● Consegna A: Ricopia fedelmente le righe dei record comprese tra quella che contiene "That is False." e quella che contiene "The point (264, 202) is more distant.", entrambe incluse.

++++ Testo riportato ++++

La signora del Novecento. Margherita Sarfatti a Milano e Rovereto

Museo del Novecento, Milano // Mart, Rovereto ‒ fino al 24 febbraio 2019. Milano e Rovereto celebrano Margherita Sarfatti: due mostre che si integrano a vicenda, pur rimanendo autonome, e che delineano il profilo della critica d'arte che inventò un movimento, il Novecento, collocandolo con intelligenza nei complessi anni del Ventennio fascista. E rendendolo un mezzo potente di diffusione e conoscenza dell'arte italiana in tutto il mondo.

PRIMA TAPPA: MILANO

Perché dedicare una mostra a Margherita Sarfatti (Venezia, 1880 ‒ Cavallasca, 1961), verrebbe da chiedersi. In fondo non era un’artista e contribuì all’ascesa di Mussolini oltre che alla propaganda del fascismo. Ma, come spesso accade, è andando al di là dei pregiudizi che si trovano le risposte.

++++ Estratto dei dati ++++

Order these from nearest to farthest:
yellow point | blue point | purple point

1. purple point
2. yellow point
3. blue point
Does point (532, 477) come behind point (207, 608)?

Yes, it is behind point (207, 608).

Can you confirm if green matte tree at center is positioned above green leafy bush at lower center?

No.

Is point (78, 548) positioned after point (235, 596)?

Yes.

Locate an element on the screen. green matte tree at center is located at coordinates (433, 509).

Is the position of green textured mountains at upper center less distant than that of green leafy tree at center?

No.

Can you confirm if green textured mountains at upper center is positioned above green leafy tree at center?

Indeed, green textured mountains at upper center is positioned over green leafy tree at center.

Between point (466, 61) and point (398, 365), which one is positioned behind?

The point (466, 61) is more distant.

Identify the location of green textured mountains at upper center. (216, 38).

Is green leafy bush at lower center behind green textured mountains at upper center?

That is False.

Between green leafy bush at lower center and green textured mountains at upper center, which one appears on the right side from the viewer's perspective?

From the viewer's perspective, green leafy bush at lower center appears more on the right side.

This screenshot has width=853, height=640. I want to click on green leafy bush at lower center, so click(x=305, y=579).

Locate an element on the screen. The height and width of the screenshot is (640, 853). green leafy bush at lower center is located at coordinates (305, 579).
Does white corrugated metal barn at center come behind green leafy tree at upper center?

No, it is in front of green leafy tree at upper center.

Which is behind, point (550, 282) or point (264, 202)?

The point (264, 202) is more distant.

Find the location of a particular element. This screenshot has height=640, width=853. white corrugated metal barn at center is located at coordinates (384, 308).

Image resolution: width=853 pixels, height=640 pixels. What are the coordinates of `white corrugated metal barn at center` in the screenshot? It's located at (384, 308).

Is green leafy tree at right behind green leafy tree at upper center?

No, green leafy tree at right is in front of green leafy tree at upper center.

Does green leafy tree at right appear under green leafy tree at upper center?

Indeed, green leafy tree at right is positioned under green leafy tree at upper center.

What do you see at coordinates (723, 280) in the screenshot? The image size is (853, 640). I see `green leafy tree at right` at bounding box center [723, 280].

++++

● Consegna B: Elenca tutte le città nominate nel testo su Margherita Sarfatti.

● Risposta completa A:
That is False.

Between green leafy bush at lower center and green textured mountains at upper center, which one appears on the right side from the viewer's perspective?

From the viewer's perspective, green leafy bush at lower center appears more on the right side.

This screenshot has width=853, height=640. I want to click on green leafy bush at lower center, so click(x=305, y=579).

Locate an element on the screen. The height and width of the screenshot is (640, 853). green leafy bush at lower center is located at coordinates (305, 579).
Does white corrugated metal barn at center come behind green leafy tree at upper center?

No, it is in front of green leafy tree at upper center.

Which is behind, point (550, 282) or point (264, 202)?

The point (264, 202) is more distant.

● Risposta completa B: Milano, Rovereto, Venezia, Cavallasca